Date: Fri, 14 Nov 1997 19:27:50 -0500

From: "Barry A. Popik" Bapopik[AT SYMBOL GOES HERE]AOL.COM


This is from the San Francisco Chronicle, 2 December 1919, pg. 20, cols.



As a name for the war which began in the August of 1914 and ended in the

November of 1918, the one formally adopted by our War Department--"The World

War"--is not a bad one. It is as good, perhaps, as any of the two or three

others that have been suggested, and more than possibly none better will be

found. Yet it is not a name to excite instant and enthusiastic acceptance,

and its fate with the people of the world could not be prophesied with any

safety. Of all the innumerable wars that have been waged since history

began, comparatively few have required any name at all. The great majority

of them, from that insignificant enough to merit Hume's comparison with "the

skirmishes of kites and crows" up to those that appreciably affected human

destiny and racial conditions, have had to go with no better designation than

a phrase telling when and where they were fought and by whom. We have not

yet fully agreed on a name for the war between our North and South, and

American independence was gained by a war which we are usually content to

call "the Revolution"--which is quite undistinctive for anybody except

ourselves. The "Mexican War" and "the War of 1812" can hardly be said to

have names, and "the war with Spain" is of designation similarly dubious.

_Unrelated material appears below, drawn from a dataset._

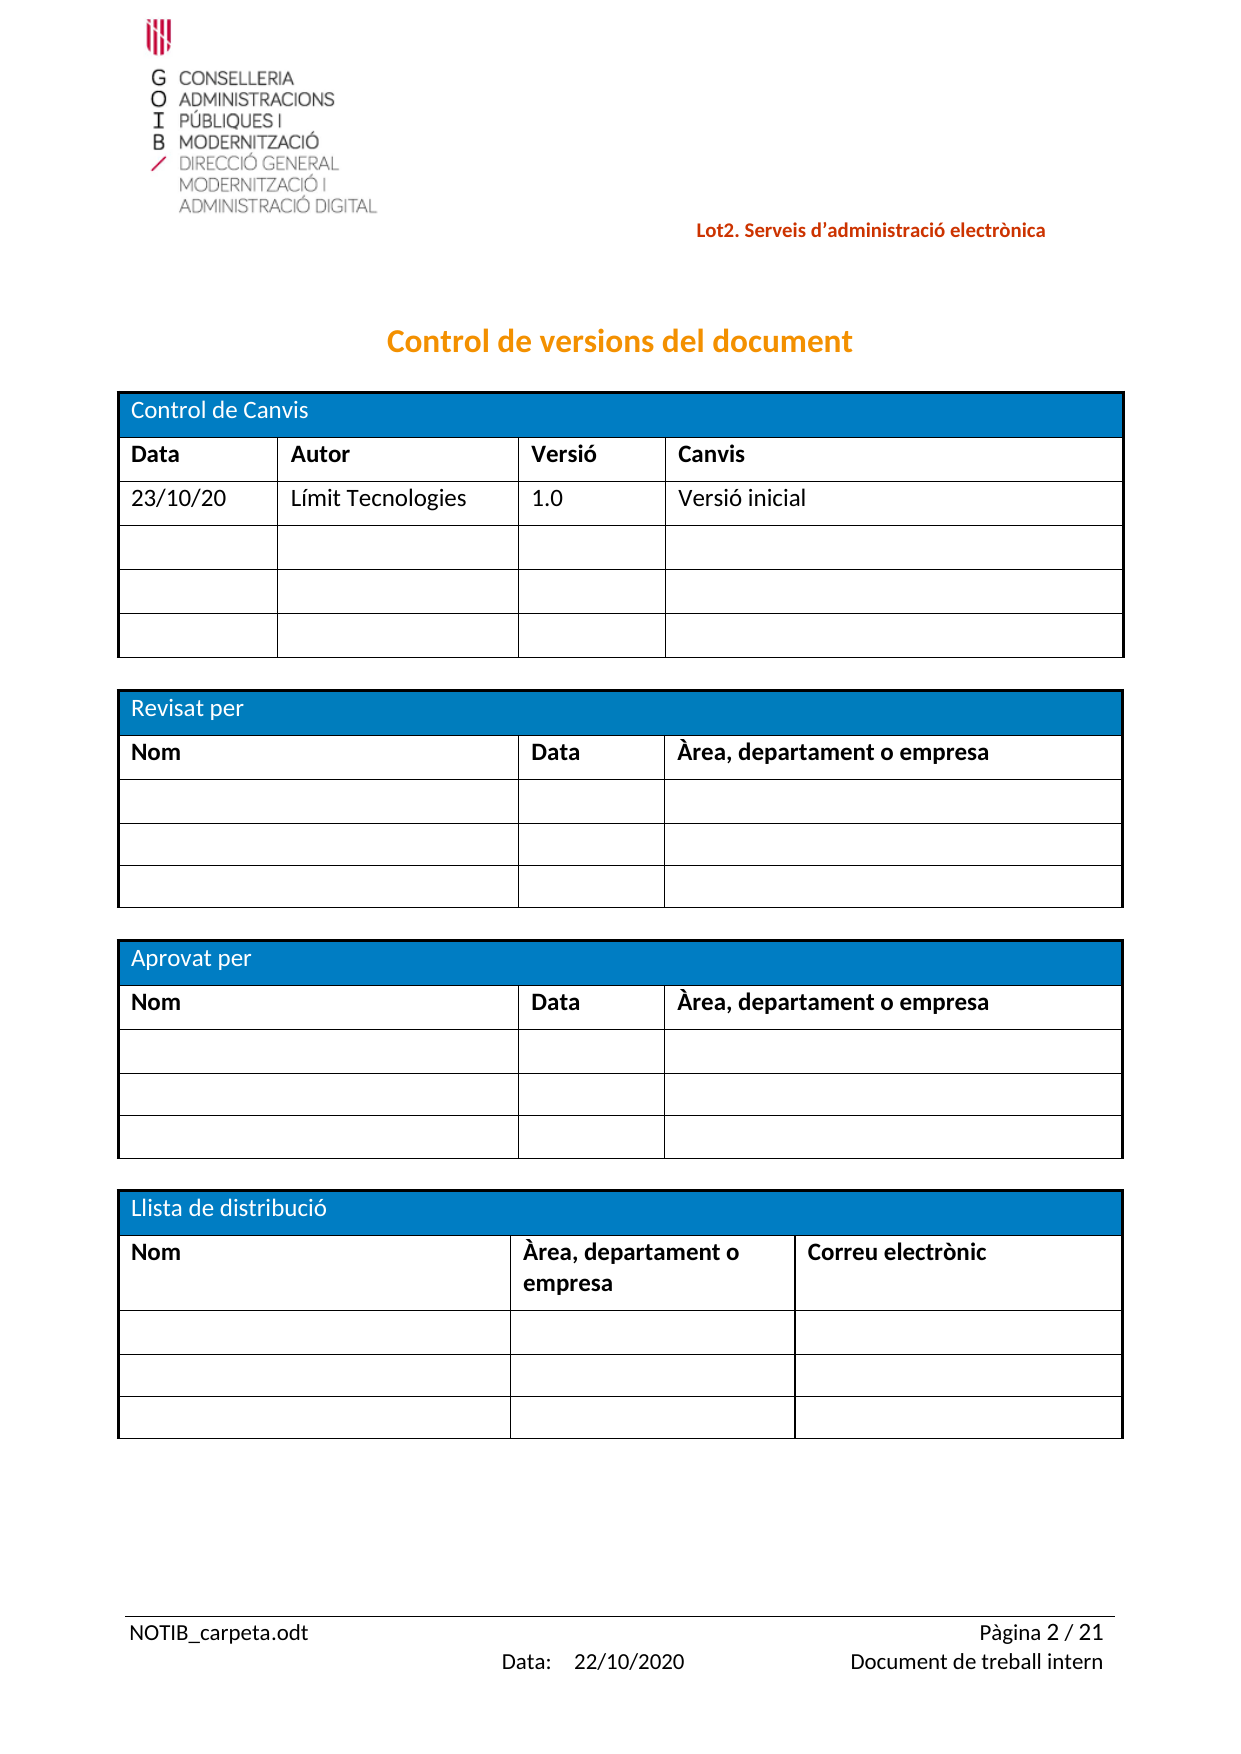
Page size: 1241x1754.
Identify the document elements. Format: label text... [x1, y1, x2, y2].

"The World War" is a fairly natural growth from the facts, and its element

of exaggeration, though obvious and real, is so small as to offend only a few

nations that did manage to keep out of it, and nobody much minds what they

say. It might have been as wise if our departmental officials had waited a

while before they named the greatest of wars. There is some excuse for

denying that the war is over yet, and while that can be done nobody can be

sure what name will fit the war or stand permanent wear.--New York Times.